Different embeddings when using sentence transformers and transformers.js

Hello, I am building a multilabel classifier that uses the embeddings from sentence-transformers/all-MiniLM-L6-v2 as input. After training a model that produces good enough results, I would like to run this in the brower using transformersjs and the Xenova/all-MiniLM-L6-v2 model. However, I am getting different embeddings for the same text.

Here is my python code:

model_name = "sentence-transformers/all-MiniLM-L6-v2"
mdl = SentenceTransformer(model_name)
raw_inputs = [
    "I've been waiting for a HuggingFace course my whole life.",
    "I hate this so much!",
]
se = mdl.encode(raw_inputs)
# the first 4 dimensions...
# [[-0.0635541   0.00168205  0.08878317  0.01061784]
#  [-0.0278877   0.02493023  0.01891949  0.03274209]]

The js code:

import { pipeline } from 'https://cdn.jsdelivr.net/npm/@xenova/transformers@latest';
let extractor = await pipeline('feature-extraction', 'Xenova/all-MiniLM-L6-v2')
let result = await extractor( [
    "I've been waiting for a HuggingFace course my whole life.",
    "I hate this so much!",
], { pooling: 'mean', normalize: true });
console.log( result.data.slice(0,4) )
console.log( result.data.slice(384,388) )
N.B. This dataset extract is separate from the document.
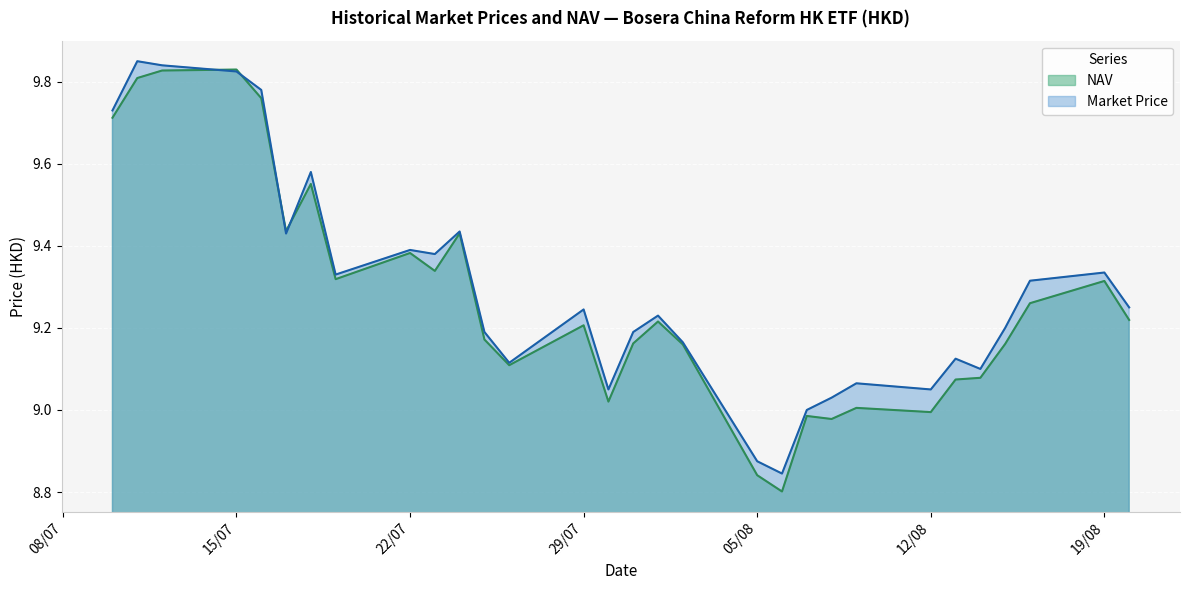

True or false: Market Price and NAV intersect in this chart.

True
// [-0.0713, 0.0169, 0.0940, 0.00842]
// [-0.0041, 0.0070, 0.0365 0.0422]

I would like to reproduce the sentence transformer embeddings. If this is not possible, I just need to have the same embeddings between python and javascript, and I will try to retrain. My specific questions are:

  1. Am I doing this correctly?
  2. If so, can I get the javascript embeddings to match?
    Thank you

Hi,
I recognized the same with sentence-transformers and transformers.
Why is this the case and do I make a mistake or is it ok, as long as you use the same way for all embeddings you create?

My goal is building a local RAG application

from sentence_transformers import SentenceTransformer
from transformers import AutoTokenizer, AutoModel
import torch
import pandas as pd

# sentence-transformer version
model = SentenceTransformer("sentence-transformers/all-MiniLM-L6-v2")

sentences = [
    "This framework generates embeddings for each input sentence",
    "Sentences are passed as a list of strings.",
    "The quick brown fox jumps over the lazy dog.",
]

embeddings = model.encode(sentences)
df = pd.DataFrame(embeddings, index=sentences)
print("sentence-transformer version")
print(df)


# ---------------------------------------------------------------
# transformer version

# Mean Pooling - Take attention mask into account for correct averaging
def mean_pooling(model_output, attention_mask):
    token_embeddings = model_output[0]  # First element of model_output contains all token embeddings
    input_mask_expanded = attention_mask.unsqueeze(-1).expand(token_embeddings.size()).float()
    sum_embeddings = torch.sum(token_embeddings * input_mask_expanded, 1)
    sum_mask = torch.clamp(input_mask_expanded.sum(1), min=1e-9)
    return sum_embeddings / sum_mask



# Load AutoModel from huggingface model repository
tokenizer = AutoTokenizer.from_pretrained("sentence-transformers/all-MiniLM-L6-v2")
model = AutoModel.from_pretrained("sentence-transformers/all-MiniLM-L6-v2")

# Tokenize sentences
encoded_input = tokenizer(
    sentences, padding=True, truncation=True, max_length=128, return_tensors="pt"
)

# Compute token embeddings
with torch.no_grad():
    model_output = model(**encoded_input)

# Perform pooling. In this case, mean pooling
sentence_embeddings = mean_pooling(model_output, encoded_input["attention_mask"])
df2 = pd.DataFrame(sentence_embeddings.numpy(), index=sentences)
print("transformer version")
print(df2)

@Stefan-LTB I was able to get the embeddings to match. I believe it was caused because transformersjs preferentially uses quantized models. So by adding pipeline('feature-extraction','Xenova/all-MiniLM-L6-v2',{quantized:false}) in my js code. The values looked the same.

I am not sure why your transformers and sentence_transformers are not providing the same results. I’m pretty sure I looked at this case also. You may want to double check your masking.